Motorola Mobility and Microsoft have agreed to suspend their patent claims against each other in three U.S. cases until a November trial on Microsoft claims that Motorola has not lived up to promises to license some video and Wi-Fi patents on reasonable and non-discriminatory (RAND) terms.
The two companies, involved in three patent lawsuits in U.S. District Court for the Western District of Washington, agreed to stay their lawsuits against each other while the two sides concentrate on the RAND license issues to be addressed in Nov. 13 trial, according to court documents. On Tuesday, the two companies filed a joint motion to stay all patent infringement claims.
The patent claims will be suspended until the trial, and a possible appeal, is resolved, according to the joint motion.
Representatives of the two companies didn't immediately respond to a request for comments. The FOSS Patents blog originally reported the agreement.

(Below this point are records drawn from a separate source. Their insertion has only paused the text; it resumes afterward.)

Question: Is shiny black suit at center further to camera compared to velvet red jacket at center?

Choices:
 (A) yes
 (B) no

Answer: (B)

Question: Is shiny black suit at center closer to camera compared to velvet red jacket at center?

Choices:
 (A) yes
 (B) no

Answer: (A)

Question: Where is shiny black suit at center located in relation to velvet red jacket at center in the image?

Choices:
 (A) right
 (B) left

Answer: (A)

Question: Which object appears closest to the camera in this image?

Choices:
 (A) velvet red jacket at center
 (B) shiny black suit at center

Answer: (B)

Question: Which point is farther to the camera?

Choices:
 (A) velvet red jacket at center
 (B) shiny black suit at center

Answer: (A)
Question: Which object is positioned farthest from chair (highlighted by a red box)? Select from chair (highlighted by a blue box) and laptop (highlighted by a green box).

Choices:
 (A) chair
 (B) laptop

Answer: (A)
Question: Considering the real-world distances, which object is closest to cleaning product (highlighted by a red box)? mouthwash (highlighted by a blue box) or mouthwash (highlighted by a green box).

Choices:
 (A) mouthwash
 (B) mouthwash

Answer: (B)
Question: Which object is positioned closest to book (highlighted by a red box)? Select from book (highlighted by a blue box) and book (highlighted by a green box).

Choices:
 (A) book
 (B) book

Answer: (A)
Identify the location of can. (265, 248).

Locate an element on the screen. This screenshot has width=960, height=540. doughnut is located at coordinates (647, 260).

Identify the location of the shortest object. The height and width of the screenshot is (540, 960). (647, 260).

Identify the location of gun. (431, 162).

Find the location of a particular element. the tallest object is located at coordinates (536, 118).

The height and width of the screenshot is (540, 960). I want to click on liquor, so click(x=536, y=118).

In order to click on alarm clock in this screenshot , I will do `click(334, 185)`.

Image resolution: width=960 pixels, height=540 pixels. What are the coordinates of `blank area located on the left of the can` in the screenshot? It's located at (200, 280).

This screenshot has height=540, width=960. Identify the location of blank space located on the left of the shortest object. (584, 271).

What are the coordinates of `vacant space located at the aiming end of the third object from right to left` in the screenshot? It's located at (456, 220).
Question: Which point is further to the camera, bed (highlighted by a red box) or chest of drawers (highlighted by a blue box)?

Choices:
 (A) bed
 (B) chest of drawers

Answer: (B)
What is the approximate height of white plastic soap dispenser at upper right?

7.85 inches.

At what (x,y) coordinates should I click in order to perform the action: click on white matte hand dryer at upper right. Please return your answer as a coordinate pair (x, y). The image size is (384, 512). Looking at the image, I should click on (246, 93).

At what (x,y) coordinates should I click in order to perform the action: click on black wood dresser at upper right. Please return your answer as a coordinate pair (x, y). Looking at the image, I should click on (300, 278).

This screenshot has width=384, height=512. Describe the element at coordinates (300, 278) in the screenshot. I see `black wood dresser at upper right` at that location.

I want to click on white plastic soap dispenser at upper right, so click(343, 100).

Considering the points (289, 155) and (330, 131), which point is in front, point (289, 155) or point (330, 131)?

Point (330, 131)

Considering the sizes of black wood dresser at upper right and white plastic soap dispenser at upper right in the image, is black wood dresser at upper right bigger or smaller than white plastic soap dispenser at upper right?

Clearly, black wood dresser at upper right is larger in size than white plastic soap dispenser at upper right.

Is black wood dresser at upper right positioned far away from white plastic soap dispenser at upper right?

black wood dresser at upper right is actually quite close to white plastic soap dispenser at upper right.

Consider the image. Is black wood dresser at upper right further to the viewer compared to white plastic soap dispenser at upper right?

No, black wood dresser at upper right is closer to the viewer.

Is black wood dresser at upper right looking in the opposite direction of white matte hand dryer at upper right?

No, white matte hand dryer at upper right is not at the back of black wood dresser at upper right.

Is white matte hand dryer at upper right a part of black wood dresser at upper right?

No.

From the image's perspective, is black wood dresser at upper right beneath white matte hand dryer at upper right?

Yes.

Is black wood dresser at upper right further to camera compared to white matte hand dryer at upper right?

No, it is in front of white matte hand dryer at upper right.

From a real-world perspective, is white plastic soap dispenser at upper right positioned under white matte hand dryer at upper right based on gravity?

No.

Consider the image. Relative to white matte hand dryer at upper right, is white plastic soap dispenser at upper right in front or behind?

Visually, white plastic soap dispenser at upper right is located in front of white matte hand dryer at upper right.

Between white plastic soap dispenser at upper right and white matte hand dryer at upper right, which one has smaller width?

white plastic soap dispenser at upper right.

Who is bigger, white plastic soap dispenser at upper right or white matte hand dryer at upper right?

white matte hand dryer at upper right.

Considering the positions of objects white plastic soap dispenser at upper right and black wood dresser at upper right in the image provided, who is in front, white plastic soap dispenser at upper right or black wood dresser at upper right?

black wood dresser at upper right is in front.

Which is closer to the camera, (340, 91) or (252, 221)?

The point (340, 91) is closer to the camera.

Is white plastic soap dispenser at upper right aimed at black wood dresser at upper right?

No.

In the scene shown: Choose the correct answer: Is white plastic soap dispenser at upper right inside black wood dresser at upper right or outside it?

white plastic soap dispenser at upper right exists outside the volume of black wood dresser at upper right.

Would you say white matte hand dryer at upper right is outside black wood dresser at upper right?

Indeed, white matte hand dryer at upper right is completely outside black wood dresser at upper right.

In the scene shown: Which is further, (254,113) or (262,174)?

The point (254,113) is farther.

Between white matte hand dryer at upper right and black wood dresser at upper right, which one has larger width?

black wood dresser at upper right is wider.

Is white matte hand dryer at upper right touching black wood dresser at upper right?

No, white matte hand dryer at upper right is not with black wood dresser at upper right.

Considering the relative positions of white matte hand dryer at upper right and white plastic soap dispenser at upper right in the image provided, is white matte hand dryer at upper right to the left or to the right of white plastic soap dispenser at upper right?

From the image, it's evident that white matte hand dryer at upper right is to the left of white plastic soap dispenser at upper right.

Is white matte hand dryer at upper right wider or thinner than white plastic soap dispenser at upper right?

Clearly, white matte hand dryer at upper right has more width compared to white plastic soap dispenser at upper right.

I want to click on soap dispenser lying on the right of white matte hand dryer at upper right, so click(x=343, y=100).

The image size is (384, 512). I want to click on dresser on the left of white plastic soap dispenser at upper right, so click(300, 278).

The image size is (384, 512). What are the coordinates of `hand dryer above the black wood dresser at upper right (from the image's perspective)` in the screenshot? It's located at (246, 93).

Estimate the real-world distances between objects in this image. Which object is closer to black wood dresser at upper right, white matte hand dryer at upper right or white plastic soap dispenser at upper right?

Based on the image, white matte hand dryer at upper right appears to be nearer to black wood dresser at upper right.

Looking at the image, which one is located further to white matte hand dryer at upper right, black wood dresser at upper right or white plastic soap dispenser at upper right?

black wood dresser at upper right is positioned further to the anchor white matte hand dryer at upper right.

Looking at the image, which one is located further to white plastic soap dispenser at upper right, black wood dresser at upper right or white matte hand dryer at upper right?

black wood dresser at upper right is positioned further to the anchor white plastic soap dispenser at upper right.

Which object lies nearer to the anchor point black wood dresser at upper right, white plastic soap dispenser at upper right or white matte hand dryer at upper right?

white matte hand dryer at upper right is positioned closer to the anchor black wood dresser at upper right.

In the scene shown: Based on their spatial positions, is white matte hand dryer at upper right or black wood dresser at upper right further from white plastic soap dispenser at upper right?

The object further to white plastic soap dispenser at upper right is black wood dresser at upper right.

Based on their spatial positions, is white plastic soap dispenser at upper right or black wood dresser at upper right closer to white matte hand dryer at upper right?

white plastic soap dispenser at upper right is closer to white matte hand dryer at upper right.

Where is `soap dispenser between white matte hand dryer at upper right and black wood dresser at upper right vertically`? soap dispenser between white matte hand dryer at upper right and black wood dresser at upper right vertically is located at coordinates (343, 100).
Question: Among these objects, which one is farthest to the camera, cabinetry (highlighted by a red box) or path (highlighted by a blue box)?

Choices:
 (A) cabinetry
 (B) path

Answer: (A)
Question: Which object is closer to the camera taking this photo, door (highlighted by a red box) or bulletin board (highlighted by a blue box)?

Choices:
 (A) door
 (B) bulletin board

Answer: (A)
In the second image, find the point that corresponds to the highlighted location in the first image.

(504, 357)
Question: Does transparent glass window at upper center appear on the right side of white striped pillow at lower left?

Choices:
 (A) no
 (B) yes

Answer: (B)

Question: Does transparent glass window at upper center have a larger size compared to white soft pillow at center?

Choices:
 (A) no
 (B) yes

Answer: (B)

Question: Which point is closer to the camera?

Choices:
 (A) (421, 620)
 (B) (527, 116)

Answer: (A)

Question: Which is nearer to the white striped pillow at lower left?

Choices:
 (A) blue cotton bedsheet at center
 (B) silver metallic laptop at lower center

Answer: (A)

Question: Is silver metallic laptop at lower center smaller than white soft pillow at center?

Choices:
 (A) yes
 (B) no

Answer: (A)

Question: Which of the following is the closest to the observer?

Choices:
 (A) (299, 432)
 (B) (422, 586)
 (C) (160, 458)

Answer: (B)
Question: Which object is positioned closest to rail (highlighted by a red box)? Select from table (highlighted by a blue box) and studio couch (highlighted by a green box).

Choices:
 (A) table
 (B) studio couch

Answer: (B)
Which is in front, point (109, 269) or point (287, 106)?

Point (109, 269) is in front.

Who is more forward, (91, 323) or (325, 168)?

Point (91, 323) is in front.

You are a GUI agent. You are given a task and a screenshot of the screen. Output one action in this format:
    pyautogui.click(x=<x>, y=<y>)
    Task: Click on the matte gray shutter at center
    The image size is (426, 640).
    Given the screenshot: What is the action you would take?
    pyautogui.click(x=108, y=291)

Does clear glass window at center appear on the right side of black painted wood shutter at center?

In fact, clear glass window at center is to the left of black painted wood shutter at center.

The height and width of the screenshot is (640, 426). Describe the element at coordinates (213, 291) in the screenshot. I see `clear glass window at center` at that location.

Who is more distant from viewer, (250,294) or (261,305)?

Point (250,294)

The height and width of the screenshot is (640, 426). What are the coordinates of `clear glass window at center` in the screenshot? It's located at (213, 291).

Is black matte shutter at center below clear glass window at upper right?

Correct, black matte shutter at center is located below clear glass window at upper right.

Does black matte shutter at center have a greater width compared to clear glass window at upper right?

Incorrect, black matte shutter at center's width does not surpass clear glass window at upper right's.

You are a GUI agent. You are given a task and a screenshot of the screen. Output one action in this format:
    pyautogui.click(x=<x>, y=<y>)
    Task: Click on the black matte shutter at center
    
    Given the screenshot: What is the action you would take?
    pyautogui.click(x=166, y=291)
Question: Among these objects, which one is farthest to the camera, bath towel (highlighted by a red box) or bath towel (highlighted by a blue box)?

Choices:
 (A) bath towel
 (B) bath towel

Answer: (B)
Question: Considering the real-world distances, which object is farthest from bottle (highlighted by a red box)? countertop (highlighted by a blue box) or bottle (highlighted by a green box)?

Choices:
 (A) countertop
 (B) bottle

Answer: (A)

Microsoft's November 2010 RAND complaint against Motorola Mobility, now owned by Google, accuses the company of not licensing its patents for the 802.11 Wi-Fi standard and the H.264 video codec standard on RAND terms, as it had promised to standards bodies.
In November 2010, Motorola filed a complaint against Microsoft for allegedly infringing seven patents. A month later, Motorola filed another complaint, alleging that Microsoft has infringed three Motorola patents related to mobile computing and telepresence.